In terms of the Colorado Works program, state officials are bracing for more bad news. Levetta Love, the director of the agency’s Office of Economic Security, warned a lawmaker in a letter this week that the state is not likely to meet its target in fiscal years 2013 or 2014.
In an interview Thursday, Love said this is the first time the state failed to meet the requirements for the Temporary Assistance for Needy Families program, known as TANF.
In prior years, the state managed to dodge a penalty by showing how much state and local money went to help the unemployed poor. But state data show that the work participation rates for Colorado’s program have remained near 30 percent or below for Bicha’s entire tenure.
Love attributed the low work participation rates to a shift to two main factors: the federal government made it easier from 2009 to 2011 for states to meet the requirements amid the economic downturn, and an increase in caseloads amid the recession.
In the letter, federal authorities raised concerns about why the state spent just 1.5 percent of its TANF money and related funds on activities connected to work.
Love questioned how the federal government tracks Colorado’s program, suggesting the state’s efforts to get 10,000 participants into jobs since 2013 are not entirely reflected in the numbers.
“We recognize that the activities associated with the work participation rate are essential, some of them, if an individual is going to gain employment,” she said. “But totally focusing on the hours a person engages is not necessarily resulting in employment. … Our goal is employment entry, retention and wage progression, which then is the definition of economic security or self-sufficiency.”
The department plans to dispute the $4.8 million penalty and submit a corrective action plan within the 60-day deadline, which is next week.
Twenty-three states didn’t meet the 2012 requirement, Love said, and a small portion in the past were forced to pay the penalty, while many others saw it reduced.
Even before the most recent problems with federal compliance became public, frustrated lawmakers demanded leadership changes at the agency.

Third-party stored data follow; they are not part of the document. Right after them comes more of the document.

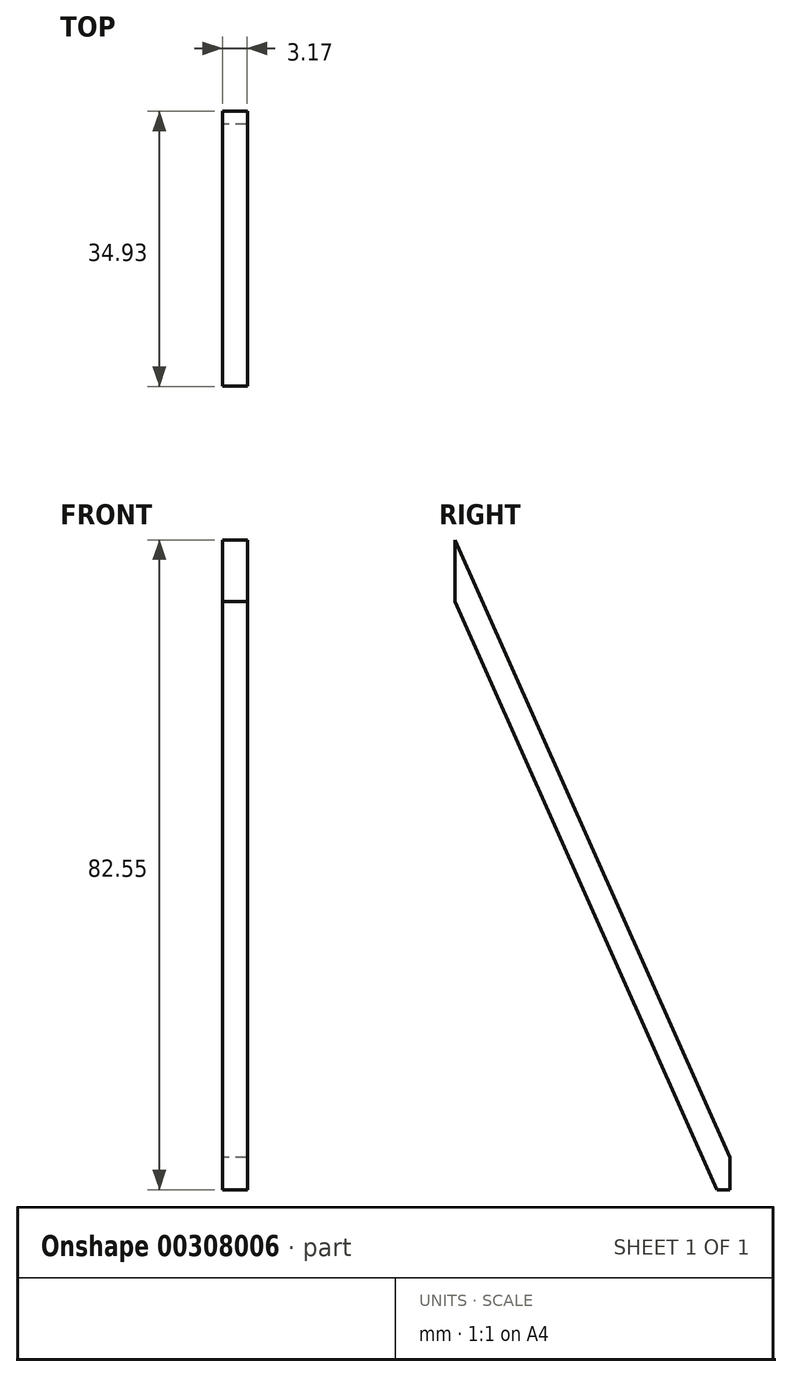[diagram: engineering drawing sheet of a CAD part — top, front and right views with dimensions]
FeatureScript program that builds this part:
annotation { "Feature Type Name" : "Feature", "Feature Type Description" : "" }
export const myFeature = defineFeature(function(context is Context, id is Id, definition is map)
    precondition{}
    {
        {
            var Q0;
            Q0=qCreatedBy(makeId("Right.planeOp"),FACE);
            var sketch = newSketch(context, id + "F0", { "sketchPlane" : qUnion([Q0])});
            skLineSegment(sketch, "E0", {"start": v(-33.28, 82.55) * mm, "end": v(1.65, 4.1) * mm});
            skLineSegment(sketch, "E1", {"start": v(1.65, 4.1) * mm, "end": v(1.65, 0) * mm});
            skLineSegment(sketch, "E2", {"start": v(0, 0) * mm, "end": v(-33.28, 74.74) * mm});
            skLineSegment(sketch, "E3", {"start": v(1.65, 0) * mm, "end": v(0, 0) * mm});
            skLineSegment(sketch, "E4", {"start": v(-33.28, 82.55) * mm, "end": v(-33.28, 74.74) * mm});
            skSolve(sketch);
        }
        {
            var Q0;
            {var subQ1=sQuery(id+"F0.wireOp",EDGE,"v7TPivB9-42B2-h8bl-C47S-AysVj0HJQgM8.bottom");Q0=makeQuery(id+"F0.imprint","IMPRINT",FACE,{"disambiguationData":[TD([[makeQuery(id+"F0.imprint","IMPRINT",EDGE,{"derivedFrom":subQ1}),1.0]])]});}
            var Q1;
            {var subQ1=sQuery(id+"F0.wireOp",EDGE,"E0");Q1=makeQuery(id+"F0.imprint","IMPRINT",FACE,{"disambiguationData":[TD([[makeQuery(id+"F0.imprint","IMPRINT",EDGE,{"derivedFrom":subQ1}),-1.0]])]});}
            extrude(context, id + "F1", {"entities" : qUnion([Q0, Q1]), "depth" : 3.17 * mm});
        }
    });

Bicha’s announcement of Manley’s resignation July 15 is the first major change at the top of the department.
The move came a month after a state report found human services officials disregarded state policy and federal law when it strip-searched 62 people with disabilities at 11 state facilities.
The centers were managed by Manley as the director of the Office of Community Access and Independence. Manley, who did not return a message left at her home Thursday, told CBS4 this week that she was forced to resign or be fired. She suggested in the report she was a scapegoat for the recent problems in the agency. For lawmakers, the situation only raises more questions.
“Is she the one that is at the core of the problem here, or are there others?” Young asked. “Was she really accountable, or is she the fall gal? I guess that’s yet to be seen.”